Sabotage

Yes, it’s an ugly word, made all the fouler when it involves a drainage pipe that has run amok inside the walls of a just-painted house. Owning to circumstances that are still not clear to us, one of our workers stuffed a plastic water bottle (oh, how we’re bemoaning our earlier post extolling the many uses of said bottles!) into the drain pipe that runs from our terrace through the walls of the guest bathroom and dining room to its eventual exit in the city sewer beyond the mosque’s walls. Not only did the offending creep hide the bottle in our drainpipe, he then added a 40-centimeter layer of cement and other rubble that contributed to a colossal blockage and the resulting backup and overflow. You see, each night before heading home, our workers shower on the terrace (and doing other things that involve a drain, though we hate to even think of them as we consider our mucked up walls), so you can imagine the grimy water that filled the pipe. Having no where to go but up, once the “dust” as Hamoud so poetically calls the stuff that goes down drains (toilet, sink and otherwise), it overflowed and stained our freshly tadelakted and painted walls with vile brown rivulets.


Once the sabotage had been discovered, the Marrakech equivalent of RotoRooter arrived to clean out the drain and then the team set to work repairing the not inconsequential damage. “Look at this,” said Hamoud in disbelief, fishing his hand in the murky water and pulling out bits of debris that had comprised the blockage. Now, our new tadelakt must be stripped and reapplied (a two-day process), the dining room ceiling must be replastered and the walls repainted, and so on. Mustapha, our plumber/electrician, has remerged and set about cracking walls to ensure that the pipe has not suffered long-term damage and that we won’t sustain further leakage. Welcome back, Mustapha!

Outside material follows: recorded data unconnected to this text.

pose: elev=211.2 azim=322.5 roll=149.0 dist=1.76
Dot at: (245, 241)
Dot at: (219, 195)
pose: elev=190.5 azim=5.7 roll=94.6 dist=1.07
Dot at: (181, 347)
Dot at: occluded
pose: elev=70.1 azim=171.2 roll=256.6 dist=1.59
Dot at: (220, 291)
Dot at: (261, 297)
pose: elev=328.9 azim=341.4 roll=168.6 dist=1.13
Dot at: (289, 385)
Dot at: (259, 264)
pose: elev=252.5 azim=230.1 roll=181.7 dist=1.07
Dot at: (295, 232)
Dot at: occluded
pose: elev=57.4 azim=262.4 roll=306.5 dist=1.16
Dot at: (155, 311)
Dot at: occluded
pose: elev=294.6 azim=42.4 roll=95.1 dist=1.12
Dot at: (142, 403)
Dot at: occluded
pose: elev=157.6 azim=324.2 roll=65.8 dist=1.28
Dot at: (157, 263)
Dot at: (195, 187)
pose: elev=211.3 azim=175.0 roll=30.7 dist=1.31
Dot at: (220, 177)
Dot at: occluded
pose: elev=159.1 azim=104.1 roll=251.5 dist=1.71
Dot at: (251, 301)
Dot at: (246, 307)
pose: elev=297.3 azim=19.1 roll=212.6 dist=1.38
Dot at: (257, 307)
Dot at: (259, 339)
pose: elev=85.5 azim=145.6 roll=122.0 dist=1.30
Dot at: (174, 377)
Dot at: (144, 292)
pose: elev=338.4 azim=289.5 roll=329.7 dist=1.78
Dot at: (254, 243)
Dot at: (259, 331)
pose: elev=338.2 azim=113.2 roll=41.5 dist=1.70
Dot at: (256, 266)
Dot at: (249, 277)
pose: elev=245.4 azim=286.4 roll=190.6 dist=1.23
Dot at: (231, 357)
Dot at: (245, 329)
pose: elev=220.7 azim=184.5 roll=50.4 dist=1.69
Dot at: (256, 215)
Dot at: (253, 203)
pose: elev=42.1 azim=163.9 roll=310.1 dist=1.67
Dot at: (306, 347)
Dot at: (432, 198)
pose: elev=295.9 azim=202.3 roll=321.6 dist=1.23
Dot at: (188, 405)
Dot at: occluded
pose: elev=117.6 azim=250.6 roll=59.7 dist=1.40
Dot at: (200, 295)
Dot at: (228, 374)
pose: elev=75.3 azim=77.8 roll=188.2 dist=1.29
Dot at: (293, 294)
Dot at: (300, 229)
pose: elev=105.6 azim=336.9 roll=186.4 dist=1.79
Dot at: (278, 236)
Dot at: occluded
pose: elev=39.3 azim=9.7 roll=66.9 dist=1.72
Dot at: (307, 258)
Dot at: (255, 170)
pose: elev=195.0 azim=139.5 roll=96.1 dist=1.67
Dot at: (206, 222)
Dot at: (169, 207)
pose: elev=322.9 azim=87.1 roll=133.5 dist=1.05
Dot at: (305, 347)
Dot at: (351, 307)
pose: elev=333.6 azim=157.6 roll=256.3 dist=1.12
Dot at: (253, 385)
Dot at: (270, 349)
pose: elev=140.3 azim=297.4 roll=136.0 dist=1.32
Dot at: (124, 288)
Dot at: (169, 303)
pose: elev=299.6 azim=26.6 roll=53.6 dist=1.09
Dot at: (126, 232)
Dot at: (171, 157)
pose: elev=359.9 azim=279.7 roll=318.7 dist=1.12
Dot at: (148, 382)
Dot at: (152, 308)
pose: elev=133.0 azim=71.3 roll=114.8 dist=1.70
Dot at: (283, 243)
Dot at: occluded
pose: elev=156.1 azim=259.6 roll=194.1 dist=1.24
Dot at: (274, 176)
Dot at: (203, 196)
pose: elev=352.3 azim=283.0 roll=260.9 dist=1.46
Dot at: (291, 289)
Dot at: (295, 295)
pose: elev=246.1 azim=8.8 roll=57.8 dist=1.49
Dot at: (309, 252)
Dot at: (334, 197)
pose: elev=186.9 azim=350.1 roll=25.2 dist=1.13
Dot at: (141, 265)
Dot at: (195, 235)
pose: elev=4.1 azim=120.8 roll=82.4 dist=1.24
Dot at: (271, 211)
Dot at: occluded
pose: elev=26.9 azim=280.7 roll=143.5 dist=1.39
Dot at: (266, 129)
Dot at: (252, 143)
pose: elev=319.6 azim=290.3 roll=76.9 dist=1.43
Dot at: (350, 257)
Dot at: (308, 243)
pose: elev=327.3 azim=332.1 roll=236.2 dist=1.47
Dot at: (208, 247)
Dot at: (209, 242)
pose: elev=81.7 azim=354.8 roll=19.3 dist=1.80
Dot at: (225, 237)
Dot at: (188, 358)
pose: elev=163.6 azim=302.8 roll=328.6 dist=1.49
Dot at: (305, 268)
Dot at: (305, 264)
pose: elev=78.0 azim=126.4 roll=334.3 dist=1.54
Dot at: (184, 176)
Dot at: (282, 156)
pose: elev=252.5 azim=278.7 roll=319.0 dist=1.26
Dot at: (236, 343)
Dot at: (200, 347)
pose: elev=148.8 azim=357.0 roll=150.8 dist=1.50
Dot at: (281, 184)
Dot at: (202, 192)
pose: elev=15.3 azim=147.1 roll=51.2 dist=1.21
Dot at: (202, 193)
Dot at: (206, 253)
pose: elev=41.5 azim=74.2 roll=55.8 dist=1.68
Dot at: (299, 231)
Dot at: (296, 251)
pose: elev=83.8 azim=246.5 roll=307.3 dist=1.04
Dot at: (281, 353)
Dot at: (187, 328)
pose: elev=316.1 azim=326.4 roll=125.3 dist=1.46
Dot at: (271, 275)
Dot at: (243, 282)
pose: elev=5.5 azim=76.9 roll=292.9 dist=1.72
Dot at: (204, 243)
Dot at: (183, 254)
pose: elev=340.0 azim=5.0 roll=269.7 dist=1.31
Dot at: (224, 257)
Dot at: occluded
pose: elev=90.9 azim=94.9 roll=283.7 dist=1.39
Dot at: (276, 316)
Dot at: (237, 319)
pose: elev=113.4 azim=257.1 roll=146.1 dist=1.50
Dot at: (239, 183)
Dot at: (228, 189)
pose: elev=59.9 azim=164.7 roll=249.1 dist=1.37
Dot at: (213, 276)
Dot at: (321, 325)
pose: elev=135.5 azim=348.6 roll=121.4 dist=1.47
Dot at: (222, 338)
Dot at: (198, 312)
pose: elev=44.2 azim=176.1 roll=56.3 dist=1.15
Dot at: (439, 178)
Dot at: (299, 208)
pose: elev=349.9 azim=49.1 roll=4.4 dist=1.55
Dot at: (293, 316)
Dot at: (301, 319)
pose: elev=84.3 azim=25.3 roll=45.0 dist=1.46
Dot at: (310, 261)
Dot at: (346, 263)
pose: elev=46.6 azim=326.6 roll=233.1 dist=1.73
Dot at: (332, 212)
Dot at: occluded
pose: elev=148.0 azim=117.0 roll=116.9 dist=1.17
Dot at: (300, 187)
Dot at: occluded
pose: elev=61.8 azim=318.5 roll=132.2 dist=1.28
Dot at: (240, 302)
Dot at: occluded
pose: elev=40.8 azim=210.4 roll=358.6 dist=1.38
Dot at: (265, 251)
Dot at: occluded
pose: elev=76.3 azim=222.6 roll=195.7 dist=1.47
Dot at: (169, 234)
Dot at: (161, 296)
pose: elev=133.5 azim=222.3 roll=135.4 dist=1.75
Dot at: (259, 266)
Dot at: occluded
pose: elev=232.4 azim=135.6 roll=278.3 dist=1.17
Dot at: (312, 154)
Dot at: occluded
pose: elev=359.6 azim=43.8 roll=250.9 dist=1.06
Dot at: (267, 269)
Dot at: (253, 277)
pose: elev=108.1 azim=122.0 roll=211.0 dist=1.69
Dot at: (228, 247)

While we are upset by the setback, the sting of the betrayal by one of our own team is even worse. All those times we pinched ourselves for the good luck we've enjoyed with our able crew, especially as we listened to others complain about their worksite woes, is coming back to haunt us.
We were quite pleased, however, with how Hamoud and Mohamed handled things. Once they’d discovered the identity of the pipe plunderer, they swiftly fired him and rallied to right the problem caused by his sabotage. To be honest, the remaining crew seems even more cohesive and dedicated to getting our renovation back on track. When we located a photo of the saboteur on our computer (curiously, a lanky smiling boy who’d been one of our favorites), the team gathered around and shook their heads in disbelief at the traitor that had infiltrated their ranks. A wolf in sheep’s clothing. In Marrakech, though, one has to wonder if a sheep’s attire is the safest costume to don.